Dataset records
--*--

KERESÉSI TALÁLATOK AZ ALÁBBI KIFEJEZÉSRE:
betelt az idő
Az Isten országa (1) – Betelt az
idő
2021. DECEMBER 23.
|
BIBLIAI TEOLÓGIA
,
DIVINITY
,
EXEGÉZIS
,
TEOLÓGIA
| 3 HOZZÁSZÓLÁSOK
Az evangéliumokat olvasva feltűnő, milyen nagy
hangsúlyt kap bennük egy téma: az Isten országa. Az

--*--

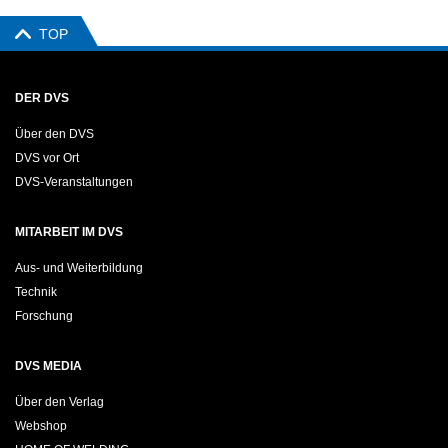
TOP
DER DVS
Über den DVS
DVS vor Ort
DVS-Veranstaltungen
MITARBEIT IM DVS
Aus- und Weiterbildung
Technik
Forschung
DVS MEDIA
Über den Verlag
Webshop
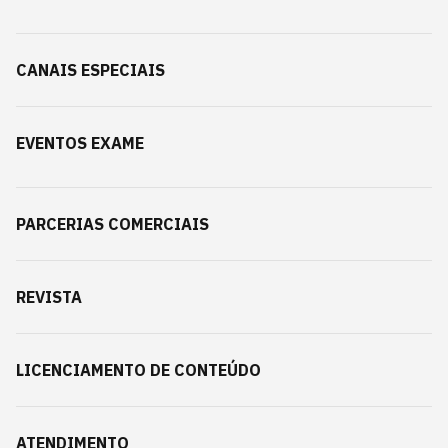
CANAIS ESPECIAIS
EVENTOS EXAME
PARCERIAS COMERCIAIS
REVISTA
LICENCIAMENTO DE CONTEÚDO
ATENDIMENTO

--*--

Output the lines of the records above exactly as they appear, from the line containing "KERESÉSI TALÁLATOK AZ" through the line containing "hangsúlyt kap bennük".

KERESÉSI TALÁLATOK AZ ALÁBBI KIFEJEZÉSRE:
betelt az idő
Az Isten országa (1) – Betelt az
idő
2021. DECEMBER 23.
|
BIBLIAI TEOLÓGIA
,
DIVINITY
,
EXEGÉZIS
,
TEOLÓGIA
| 3 HOZZÁSZÓLÁSOK
Az evangéliumokat olvasva feltűnő, milyen nagy
hangsúlyt kap bennük egy téma: az Isten országa. Az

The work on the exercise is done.